Read:  Metamorphosis in organized retail sector in India
 
Retailing in India is a market worth 500 billion US dollars. 95 percent of this is unorganized, composed of small mom and pop stores (kirana shops). The remaining five percent (25 billion dollars) is organized, comprising of chains owned by corporate behemoths.
 
The very small base of five percent coupled with the expanding economy represents huge opportunity for organized retailers as well as real estate companies. It is this potential market that is attracting even the foreign retailers like Wal-Mart and Carrefour to enter India.
 
However big the 25 billion worth of current market looks to be, but capturing even a small slice of this would require huge efforts and right strategy. In a market of cut-throat competition and price-sensitive customers, positioning the firm to differentiate from others is going to be challenging.
 
Retail chains are already feeling the heat in the marketplace. Domestic retailers have scaled down their expansion plans. Foreign retailers are finding it tough to convert higher footfalls into sales. The reasons for the exuberance of the past turning into skepticism of today are numerous.
 
First of all, government’s flip-flop policy on organized retail sector has dampened the confidence of investors as well as retailers. Second reason is the slowing down of economy coupled with high inflation across sectors, resulting in lower disposable incomes.
 
Third reason is the peculiarity and uniqueness of Indian economy and its consumers. Because of this, foreign retailers have not been able to make a mark in India.
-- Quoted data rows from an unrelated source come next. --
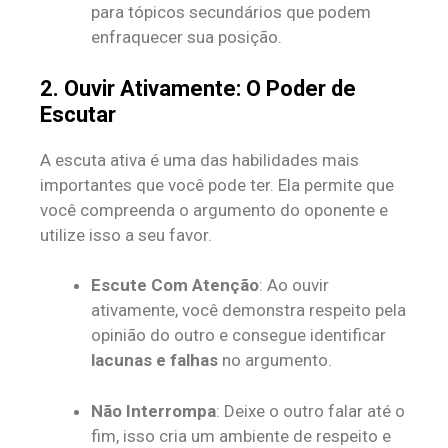
para tópicos secundários que podem
enfraquecer sua posição.
2. Ouvir Ativamente: O Poder de
Escutar
A escuta ativa é uma das habilidades mais
importantes que você pode ter. Ela permite que
você compreenda o argumento do oponente e
utilize isso a seu favor.
Escute Com Atenção
: Ao ouvir
ativamente, você demonstra respeito pela
opinião do outro e consegue identificar
lacunas e falhas
no argumento.
Não Interrompa
: Deixe o outro falar até o
fim, isso cria um ambiente de respeito e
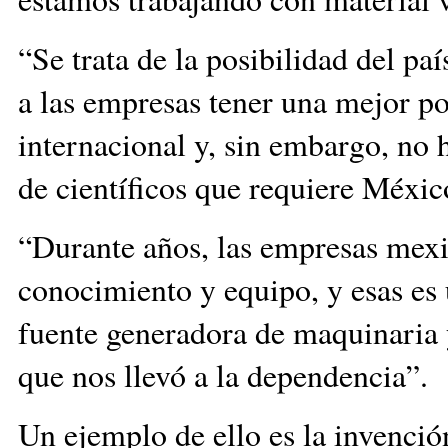
“Se trata de la posibilidad del p
a las empresas tener una mejor po
internacional y, sin embargo, no 
de científicos que requiere Méxic
“Durante años, las empresas mexi
conocimiento y equipo, y esas es 
fuente generadora de maquinaria 
que nos llevó a la dependencia”.
Un ejemplo de ello es la invenci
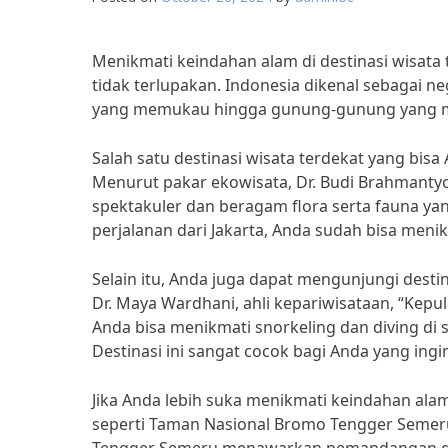
Menikmati keindahan alam di destinasi wisat
tidak terlupakan. Indonesia dikenal sebagai n
yang memukau hingga gunung-gunung yang 
Salah satu destinasi wisata terdekat yang bi
Menurut pakar ekowisata, Dr. Budi Brahman
spektakuler dan beragam flora serta fauna y
perjalanan dari Jakarta, Anda sudah bisa me
Selain itu, Anda juga dapat mengunjungi desti
Dr. Maya Wardhani, ahli kepariwisataan, “Kep
Anda bisa menikmati snorkeling dan diving d
Destinasi ini sangat cocok bagi Anda yang ingi
Jika Anda lebih suka menikmati keindahan alam
seperti Taman Nasional Bromo Tengger Semeru. 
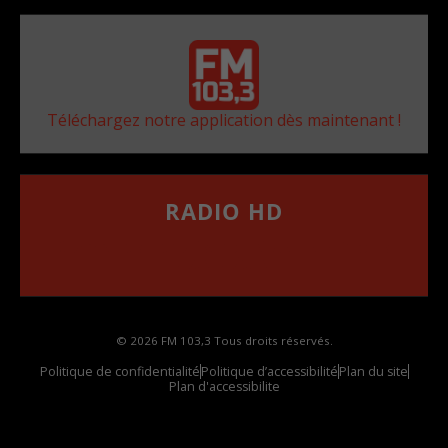
Téléchargez notre application dès maintenant !
RADIO HD
••••••••••••••••••
Comment synthoniser la fréquence HD dans
votre voiture
© 2026 FM 103,3 Tous droits réservés.
Politique de confidentialité
Politique d’accessibilité
Plan du site
Plan d'accessibilite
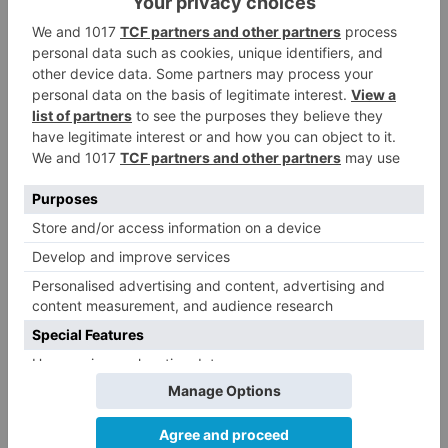
Burgos
provinica
eclipse
LO + VISTO
Matthew Brennan conquista el
1
Castillo y se viste de líder en el
estreno de la Vuelta a Burgos
Un incendio intencionado
2
calcina el tobogán del parque
infantil del Barrio del Pilar de
Burgos
Seis proyectos de Burgos
3
recibirán 7,5 millones de euros
para impulsar plantas solares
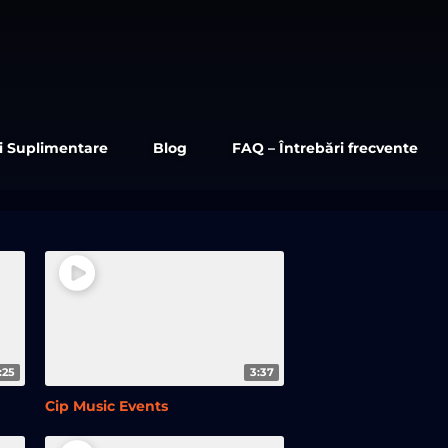
ii Suplimentare
Blog
FAQ – Întrebări frecvente
:25
3:37
Cip Music Events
India’s diversity of culture, language, customs, cuisines and costumes is difficult for foreign retailers to comprehend, resulting in inability to implement customized and tailored strategies as per the variegated taste and preferences.
 
In the last ten years malls have mushroomed across India. In such a high growth phase, every kind of retailer, from specialty to supermarket, normal to anchor, lower to premium was allowed by the mall owners to open shop. 
 
As there was no proper thoughtful positioning strategy, many malls have failed miserably. Some are merely surviving. The ones that are very successful have carefully tried to position and differentiate their mall among the clutter.
 
But now things are changing. Mall managers have realized that the image of the mall also depends upon the kind of retailers that operate inside the mall. There are certain tough questions that mall managers are pondering upon.
 
Does the positioning of the retailer in customers mind align with the mall’s strategy? Is the image of the retailer in line with the mall? The retailer who wants to open the shop or already have the shop, has the same target segments as the mall? In short, the focus is on having the best fit between the retailers and the mall.
 
Retailers who do not fall under this arena of best-fit are not being accepted by the mall. In fact, there are cases where malls have asked non-performing retailers to leave the mall. At the same time, malls are tying up and inviting retailers that fit into their overall strategic architecture. Examples are luxury brands like Salvatore Ferragamo and GAP being invited to open at DLF malls that eye luxury segment of the market.
 
Clearly, the tables have turned. It is no more the retailers who are bargaining hard with malls for lower rentals. Rather, the power of malls is growing and now they have an upper hand while negotiating with retailers. Retailers have to perform, if they want a place in good malls and the road ahead is going to be a tougher one.